05 setembro, 2019

Colecção BD Novela Gráfica - Vol. 10: As Serpentes Cegas

Na Colecção Novela Gráfica da Levoir continuamos na senda de descobrir autores espanhóis. O 10º volume, que chegou hoje às bancas, traz-nos  As Serpentes Cegas, de Felipe Hernandéz Cava e  Bartolomé Seguí, que foi galardoado com o Prémio Nacional de Cómic em 2009.

O desenhador Bartolomé Seguí já conhecemos de «Histórias do Bairro», editado pela Levoir e o Público em 2017 e da adaptação do romance «Tatuagem», de Manuel Vázquez Montalbán, em 2018. Em As Serpentes Cegas, Seguí, que habitualmente usa o preto e branco vai usar uma paleta de cores, em especial o vermelho que dá à história uma grande expressividade.

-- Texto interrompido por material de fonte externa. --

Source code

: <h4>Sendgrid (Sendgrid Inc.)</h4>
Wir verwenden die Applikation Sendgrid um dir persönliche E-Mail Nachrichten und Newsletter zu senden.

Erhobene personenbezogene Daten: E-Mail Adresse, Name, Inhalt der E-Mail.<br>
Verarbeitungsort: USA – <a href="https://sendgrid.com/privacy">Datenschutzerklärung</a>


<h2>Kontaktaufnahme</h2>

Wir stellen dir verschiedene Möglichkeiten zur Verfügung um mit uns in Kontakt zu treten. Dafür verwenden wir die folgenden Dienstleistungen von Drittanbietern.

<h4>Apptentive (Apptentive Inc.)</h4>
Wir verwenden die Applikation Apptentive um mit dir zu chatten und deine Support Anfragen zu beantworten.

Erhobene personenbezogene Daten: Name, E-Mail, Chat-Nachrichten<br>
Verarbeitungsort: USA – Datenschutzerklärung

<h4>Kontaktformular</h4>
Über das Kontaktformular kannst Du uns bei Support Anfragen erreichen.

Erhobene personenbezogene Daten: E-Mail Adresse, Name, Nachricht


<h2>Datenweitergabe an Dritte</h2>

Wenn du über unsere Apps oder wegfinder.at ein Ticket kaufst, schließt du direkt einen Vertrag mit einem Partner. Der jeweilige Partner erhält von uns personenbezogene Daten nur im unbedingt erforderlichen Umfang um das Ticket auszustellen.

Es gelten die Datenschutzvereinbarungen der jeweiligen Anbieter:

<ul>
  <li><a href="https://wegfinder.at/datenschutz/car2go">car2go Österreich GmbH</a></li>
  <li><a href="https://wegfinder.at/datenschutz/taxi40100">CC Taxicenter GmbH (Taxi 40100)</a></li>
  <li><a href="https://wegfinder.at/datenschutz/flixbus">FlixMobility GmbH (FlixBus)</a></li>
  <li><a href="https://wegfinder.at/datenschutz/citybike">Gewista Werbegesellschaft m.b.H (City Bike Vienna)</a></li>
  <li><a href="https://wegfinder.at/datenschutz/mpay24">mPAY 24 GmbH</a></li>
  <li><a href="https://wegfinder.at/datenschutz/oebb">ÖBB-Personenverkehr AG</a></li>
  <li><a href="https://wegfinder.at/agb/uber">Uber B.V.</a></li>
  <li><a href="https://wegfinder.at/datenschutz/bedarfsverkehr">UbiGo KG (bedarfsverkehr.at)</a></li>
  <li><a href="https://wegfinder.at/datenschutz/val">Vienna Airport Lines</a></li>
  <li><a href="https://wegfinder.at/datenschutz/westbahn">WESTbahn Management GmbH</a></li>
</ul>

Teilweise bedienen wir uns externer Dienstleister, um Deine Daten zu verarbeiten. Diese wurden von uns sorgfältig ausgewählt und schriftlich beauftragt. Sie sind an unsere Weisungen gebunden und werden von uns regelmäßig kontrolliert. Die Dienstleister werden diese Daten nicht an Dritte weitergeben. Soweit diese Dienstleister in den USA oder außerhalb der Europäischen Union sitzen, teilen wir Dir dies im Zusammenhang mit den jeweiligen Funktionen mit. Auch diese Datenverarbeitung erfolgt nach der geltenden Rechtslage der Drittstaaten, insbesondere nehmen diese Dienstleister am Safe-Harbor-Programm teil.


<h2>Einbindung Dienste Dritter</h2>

Uma história de vingança com a Guerra Civil espanhola e a Grande Depressão em Nova Iorque como pano de fundo. Entre as várias histórias contadas em As Serpentes Cegas, podemos ver o início do Partido Comunista Americano e a perseguição a que os seus membros foram submetidos.

Um enigmático personagem, vestido de vermelho, chega a Nova York em 1939 e instala-se num pequeno hotel à procura de um tal Ben Koch, um espanhol que não respeitou um pacto. O dono da pensão, Red, diz que não tem notícias de Ben, o que o homem não acredita. Decide esperar por ele, acabando por descobrir que Koch foi visto a destruir um túmulo com um martelo. Qual o motivo da fúria de Koch? Também ele procura desesperadamente um indivíduo chamado Curtis Rusciano.

Pouco a pouco vamos assistindo à evolução deste personagem, descobrindo que Ben participou nas Brigadas Internacionais que combateram o fascismo durante a guerra civil espanhola. É com ele, que viajamos até à Barcelona de Maio de 1937, com os confrontos entre anarquistas e comunistas, e posteriormente, em 1938 a um dos cenários mais decisivos da guerra civil: A Batalha do Ebro.




Ficha técnica:
As Serpentes Cegas
Colecção Novela Gráfica (5ª série) - Volume 10
De Felipe Hernandéz Cava e Bartolomé Seguí
Capa dura, formato 225x295 mm, cores, 80 pags.
PVP: € 10,90
Editora LEVOIR



1 comentário:

Anónimo disse...

Saúda-se o regresso de férias da Frederica. O papel desta edição é outro, outra qualidade gráfica, outro conhecimento, outra atenção ao pormenor. Depois de Julho e Agosto nos terem trazido as aqui já discutidas trapalhadas Gorazde e Flex Mentallo, é bom que não se deixe outra vez os sabichões do costume à solta. Esperemos que ainda venha a tempo de corrigir o novo Batman (e aqueles nomes dos autores feitos no word e colados no paint lol) ou corremos o risco de termos outra anedota como as lombadas dos All Star Superman com tamanhos e fontes de letra diferentes um do outro.